TRECHO DO TEXTO:
::::
Um semana, um texto: O Manifesto de Gandhi sobre a questão judaico-palestina

Um comentarista autodenominado Exigente, do blog de música erudita P.Q.P. Bach, publicou um Manifesto de Mahatma Gandhi (1869-1948) sobre a questão judaico-palestina. Foi escrito em 1938 porém seu conteúdo, feitas as reservas à linguagem e à religiosidade é absolutamente claro e compreensível, apesar de referir-se aos anos 30 do século passado. Foi publicado em My Non-Violence, editado por Sailesh K. Bandopadhaya, Navajivan Publishing House, Ahmedabad, 1960.

Harijan, em 26 de novembro de 1938.

“Recebi muitas cartas solicitando a minha opinião sobre a questão judaico-palestina e sobre a perseguição aos judeus na Alemanha. Não é sem hesitação que ouso expor o meu ponto-de-vista.

Na Alemanha as minhas simpatias estão todas com os judeus. Eu os conheci intimamente na África do Sul. Alguns deles se tornaram grandes amigos. Através destes amigos aprendi muito sobre as perseguições que sofreram. Eles têm sido os “intocáveis” do cristianismo; há um paralelo entre eles, e os “intocáveis” dos hindus. Sanções religiosas foram invocadas nos dois casos para justificar o tratamento dispensado a eles. Afora as amizades, há a mais universal razão para a minha simpatia pelos judeus. No entanto, a minha simpatia não me cega para a necessidade de Justiça.
::::
DADOS LISTADOS:
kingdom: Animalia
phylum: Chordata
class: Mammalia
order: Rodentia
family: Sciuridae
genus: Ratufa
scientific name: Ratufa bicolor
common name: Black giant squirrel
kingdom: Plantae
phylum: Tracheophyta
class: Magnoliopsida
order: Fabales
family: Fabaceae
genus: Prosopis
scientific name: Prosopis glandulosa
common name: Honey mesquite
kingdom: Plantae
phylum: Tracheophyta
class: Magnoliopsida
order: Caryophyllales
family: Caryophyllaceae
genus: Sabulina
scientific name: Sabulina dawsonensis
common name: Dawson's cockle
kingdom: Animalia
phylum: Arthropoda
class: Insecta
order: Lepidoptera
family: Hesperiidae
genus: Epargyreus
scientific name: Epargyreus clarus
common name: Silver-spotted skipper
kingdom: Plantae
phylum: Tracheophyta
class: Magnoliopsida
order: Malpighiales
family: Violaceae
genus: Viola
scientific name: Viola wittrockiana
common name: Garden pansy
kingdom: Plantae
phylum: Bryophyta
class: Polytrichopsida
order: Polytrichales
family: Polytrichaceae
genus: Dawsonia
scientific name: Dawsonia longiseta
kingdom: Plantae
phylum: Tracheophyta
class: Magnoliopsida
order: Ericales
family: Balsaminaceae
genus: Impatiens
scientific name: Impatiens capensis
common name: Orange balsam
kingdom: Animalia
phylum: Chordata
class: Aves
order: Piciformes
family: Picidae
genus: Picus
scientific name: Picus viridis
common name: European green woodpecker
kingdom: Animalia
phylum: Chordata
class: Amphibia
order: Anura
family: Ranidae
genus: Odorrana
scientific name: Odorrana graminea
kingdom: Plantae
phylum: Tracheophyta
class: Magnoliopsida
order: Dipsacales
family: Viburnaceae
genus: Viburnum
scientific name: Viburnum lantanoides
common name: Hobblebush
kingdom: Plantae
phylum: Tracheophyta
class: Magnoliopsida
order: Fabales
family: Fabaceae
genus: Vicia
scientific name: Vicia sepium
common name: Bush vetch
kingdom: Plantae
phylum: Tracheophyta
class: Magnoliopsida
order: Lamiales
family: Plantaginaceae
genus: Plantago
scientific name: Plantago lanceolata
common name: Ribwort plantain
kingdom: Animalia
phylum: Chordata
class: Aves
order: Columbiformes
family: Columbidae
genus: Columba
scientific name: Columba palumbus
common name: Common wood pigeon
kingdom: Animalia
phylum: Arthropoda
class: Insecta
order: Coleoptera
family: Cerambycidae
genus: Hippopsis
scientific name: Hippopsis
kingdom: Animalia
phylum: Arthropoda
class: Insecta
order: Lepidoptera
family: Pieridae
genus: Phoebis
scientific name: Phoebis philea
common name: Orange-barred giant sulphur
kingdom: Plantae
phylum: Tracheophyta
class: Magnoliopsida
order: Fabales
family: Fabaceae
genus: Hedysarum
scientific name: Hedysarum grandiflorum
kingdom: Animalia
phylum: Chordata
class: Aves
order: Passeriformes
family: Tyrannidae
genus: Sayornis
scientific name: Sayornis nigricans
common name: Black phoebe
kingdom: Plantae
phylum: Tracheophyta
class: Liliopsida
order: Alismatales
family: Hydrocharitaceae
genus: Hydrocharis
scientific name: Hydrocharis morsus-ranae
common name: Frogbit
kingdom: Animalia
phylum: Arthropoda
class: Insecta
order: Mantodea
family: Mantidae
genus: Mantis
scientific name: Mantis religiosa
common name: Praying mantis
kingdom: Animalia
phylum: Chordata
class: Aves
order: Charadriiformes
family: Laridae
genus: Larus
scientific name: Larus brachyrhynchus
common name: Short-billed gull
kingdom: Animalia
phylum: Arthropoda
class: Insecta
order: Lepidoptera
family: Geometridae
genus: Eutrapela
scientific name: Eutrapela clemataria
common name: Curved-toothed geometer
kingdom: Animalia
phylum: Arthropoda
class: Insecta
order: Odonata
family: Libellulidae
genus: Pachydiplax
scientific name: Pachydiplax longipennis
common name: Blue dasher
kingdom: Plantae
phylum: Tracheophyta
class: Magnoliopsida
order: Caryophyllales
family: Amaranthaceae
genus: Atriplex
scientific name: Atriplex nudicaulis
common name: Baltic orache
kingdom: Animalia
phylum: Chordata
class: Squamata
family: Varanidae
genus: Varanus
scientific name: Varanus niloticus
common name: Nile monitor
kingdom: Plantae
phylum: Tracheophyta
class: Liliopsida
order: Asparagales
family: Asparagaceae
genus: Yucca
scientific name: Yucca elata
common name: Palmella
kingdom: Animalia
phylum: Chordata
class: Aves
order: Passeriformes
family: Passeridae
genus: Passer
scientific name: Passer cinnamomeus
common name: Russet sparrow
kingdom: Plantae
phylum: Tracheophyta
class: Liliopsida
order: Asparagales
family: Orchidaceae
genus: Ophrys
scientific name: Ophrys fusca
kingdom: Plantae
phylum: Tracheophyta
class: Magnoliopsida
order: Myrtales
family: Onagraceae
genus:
::::
LISTA DE TAREFAS:
**a)** Por favor, reproduza do texto sobre o manifesto de Gandhi tudo o que vai de "Harijan, em 26" até "o meu ponto-de-vista.".
**b)** Segundo o texto sobre o manifesto de Gandhi, onde ele conheceu os judeus intimamente?

RESPOSTAS POR TAREFA:
**a)**
Harijan, em 26 de novembro de 1938.

“Recebi muitas cartas solicitando a minha opinião sobre a questão judaico-palestina e sobre a perseguição aos judeus na Alemanha. Não é sem hesitação que ouso expor o meu ponto-de-vista.

**b)** Na África do Sul.